== Objetivo da tarefa ==
Por favor, disponha em lista numerada as linhas das entradas entre a que contém "common name: Common idia moth" e a que contém "common name: Red pierrot", ambas incluídas. Deixe de fora as linhas em branco.

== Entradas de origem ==
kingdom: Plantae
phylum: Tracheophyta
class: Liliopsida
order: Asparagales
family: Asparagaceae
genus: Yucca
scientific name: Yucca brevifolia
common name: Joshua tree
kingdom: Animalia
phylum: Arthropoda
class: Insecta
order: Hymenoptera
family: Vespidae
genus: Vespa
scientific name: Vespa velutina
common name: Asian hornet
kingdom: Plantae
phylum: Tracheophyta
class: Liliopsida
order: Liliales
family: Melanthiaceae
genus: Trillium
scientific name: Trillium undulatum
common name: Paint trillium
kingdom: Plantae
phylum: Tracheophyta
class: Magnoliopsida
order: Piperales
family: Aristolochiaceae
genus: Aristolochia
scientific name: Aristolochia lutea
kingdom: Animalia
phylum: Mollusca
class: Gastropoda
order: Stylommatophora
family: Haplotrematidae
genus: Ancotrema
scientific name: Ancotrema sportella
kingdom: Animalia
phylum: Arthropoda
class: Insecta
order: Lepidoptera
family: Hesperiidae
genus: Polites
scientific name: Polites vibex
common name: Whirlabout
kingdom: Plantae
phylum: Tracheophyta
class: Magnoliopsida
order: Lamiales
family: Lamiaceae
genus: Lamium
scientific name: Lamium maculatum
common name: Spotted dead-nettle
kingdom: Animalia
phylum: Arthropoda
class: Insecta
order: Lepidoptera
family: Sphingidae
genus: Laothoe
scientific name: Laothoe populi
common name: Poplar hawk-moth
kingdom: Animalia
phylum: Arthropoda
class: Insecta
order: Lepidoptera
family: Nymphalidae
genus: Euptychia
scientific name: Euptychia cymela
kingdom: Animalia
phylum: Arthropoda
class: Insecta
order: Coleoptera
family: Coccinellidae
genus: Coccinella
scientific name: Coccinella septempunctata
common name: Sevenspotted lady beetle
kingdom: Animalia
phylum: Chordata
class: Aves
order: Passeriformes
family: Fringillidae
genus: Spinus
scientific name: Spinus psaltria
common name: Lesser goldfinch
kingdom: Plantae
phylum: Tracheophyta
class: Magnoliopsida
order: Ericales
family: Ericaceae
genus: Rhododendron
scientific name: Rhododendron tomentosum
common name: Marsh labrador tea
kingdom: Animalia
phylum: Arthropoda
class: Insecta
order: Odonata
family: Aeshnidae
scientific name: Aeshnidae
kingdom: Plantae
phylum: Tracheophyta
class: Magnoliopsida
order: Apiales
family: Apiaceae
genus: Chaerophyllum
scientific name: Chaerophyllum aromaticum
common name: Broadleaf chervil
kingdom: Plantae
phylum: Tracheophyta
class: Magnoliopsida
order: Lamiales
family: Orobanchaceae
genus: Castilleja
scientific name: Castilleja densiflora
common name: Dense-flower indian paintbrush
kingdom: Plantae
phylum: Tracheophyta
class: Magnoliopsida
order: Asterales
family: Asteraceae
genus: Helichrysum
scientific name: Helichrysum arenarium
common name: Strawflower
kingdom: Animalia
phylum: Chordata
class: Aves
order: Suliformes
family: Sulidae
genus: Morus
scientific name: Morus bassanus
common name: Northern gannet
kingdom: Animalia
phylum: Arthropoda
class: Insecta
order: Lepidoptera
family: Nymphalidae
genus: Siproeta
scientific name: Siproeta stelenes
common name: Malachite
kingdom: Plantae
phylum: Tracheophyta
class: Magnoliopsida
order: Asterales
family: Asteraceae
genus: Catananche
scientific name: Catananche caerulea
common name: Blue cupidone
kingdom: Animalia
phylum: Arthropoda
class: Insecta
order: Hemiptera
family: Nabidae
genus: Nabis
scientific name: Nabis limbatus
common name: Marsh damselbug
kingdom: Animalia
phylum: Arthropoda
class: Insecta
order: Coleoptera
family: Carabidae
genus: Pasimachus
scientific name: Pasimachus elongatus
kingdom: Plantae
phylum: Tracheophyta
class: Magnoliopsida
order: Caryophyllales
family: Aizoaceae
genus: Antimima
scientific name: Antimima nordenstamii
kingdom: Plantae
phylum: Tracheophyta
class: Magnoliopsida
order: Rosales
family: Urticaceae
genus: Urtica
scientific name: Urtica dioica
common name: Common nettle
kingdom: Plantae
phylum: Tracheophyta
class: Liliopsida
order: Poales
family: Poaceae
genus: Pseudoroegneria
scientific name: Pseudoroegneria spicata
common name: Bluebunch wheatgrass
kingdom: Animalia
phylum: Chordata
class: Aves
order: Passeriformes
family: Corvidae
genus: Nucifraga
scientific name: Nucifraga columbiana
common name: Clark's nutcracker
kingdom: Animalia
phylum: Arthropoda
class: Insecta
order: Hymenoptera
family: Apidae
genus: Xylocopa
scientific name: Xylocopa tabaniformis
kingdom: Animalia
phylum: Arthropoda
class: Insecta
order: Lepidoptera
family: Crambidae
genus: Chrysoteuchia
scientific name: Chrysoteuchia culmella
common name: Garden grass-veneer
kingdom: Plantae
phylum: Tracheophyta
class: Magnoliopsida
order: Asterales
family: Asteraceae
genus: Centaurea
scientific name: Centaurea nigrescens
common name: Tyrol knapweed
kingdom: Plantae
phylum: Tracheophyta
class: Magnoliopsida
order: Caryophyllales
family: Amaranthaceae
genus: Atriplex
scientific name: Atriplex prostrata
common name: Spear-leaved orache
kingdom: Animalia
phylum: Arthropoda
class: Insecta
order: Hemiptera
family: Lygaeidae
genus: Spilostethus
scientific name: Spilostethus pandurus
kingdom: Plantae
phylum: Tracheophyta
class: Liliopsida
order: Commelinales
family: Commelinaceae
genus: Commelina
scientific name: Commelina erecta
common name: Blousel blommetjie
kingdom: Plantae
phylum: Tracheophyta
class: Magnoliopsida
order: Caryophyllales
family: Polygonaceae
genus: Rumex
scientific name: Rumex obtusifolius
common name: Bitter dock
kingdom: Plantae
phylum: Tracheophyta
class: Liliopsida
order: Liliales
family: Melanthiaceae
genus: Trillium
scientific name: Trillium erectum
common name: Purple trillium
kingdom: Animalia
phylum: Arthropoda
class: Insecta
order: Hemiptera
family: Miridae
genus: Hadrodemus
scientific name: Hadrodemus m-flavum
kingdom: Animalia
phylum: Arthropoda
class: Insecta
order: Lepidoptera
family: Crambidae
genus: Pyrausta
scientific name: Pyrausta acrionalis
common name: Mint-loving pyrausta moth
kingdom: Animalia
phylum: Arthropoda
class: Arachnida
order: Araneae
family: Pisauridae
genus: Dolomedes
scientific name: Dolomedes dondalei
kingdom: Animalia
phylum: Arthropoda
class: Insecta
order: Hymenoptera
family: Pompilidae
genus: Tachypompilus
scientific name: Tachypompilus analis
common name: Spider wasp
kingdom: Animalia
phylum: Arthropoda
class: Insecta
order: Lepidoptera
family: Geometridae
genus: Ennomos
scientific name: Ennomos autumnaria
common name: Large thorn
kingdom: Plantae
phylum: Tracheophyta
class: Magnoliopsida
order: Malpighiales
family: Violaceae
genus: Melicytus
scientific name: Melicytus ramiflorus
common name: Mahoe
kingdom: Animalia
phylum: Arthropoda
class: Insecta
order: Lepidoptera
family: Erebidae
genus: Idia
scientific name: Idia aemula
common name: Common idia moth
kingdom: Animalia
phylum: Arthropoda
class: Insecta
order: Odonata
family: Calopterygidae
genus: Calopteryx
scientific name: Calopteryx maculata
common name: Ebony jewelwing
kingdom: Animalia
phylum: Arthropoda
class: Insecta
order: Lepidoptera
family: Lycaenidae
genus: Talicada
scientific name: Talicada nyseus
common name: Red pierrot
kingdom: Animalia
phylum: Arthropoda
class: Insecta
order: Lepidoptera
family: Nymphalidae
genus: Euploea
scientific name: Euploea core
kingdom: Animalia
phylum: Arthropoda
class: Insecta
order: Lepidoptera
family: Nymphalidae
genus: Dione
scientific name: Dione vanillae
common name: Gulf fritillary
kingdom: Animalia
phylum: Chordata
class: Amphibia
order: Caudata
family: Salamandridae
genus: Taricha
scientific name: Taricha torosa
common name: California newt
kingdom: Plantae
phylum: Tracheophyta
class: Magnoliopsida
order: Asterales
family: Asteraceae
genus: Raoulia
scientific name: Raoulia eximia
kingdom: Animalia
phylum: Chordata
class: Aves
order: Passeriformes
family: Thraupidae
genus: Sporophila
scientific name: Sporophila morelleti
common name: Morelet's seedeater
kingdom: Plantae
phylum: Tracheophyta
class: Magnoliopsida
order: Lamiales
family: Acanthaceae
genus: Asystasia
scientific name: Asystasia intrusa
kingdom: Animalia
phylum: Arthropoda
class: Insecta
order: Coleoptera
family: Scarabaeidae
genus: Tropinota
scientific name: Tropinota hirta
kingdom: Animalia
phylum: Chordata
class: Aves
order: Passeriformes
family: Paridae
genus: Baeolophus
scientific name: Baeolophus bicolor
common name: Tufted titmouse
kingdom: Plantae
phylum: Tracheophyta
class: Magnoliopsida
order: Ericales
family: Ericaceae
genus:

== Resposta à tarefa ==
1. common name: Common idia moth
2. kingdom: Animalia
3. phylum: Arthropoda
4. class: Insecta
5. order: Odonata
6. family: Calopterygidae
7. genus: Calopteryx
8. scientific name: Calopteryx maculata
9. common name: Ebony jewelwing
10. kingdom: Animalia
11. phylum: Arthropoda
12. class: Insecta
13. order: Lepidoptera
14. family: Lycaenidae
15. genus: Talicada
16. scientific name: Talicada nyseus
17. common name: Red pierrot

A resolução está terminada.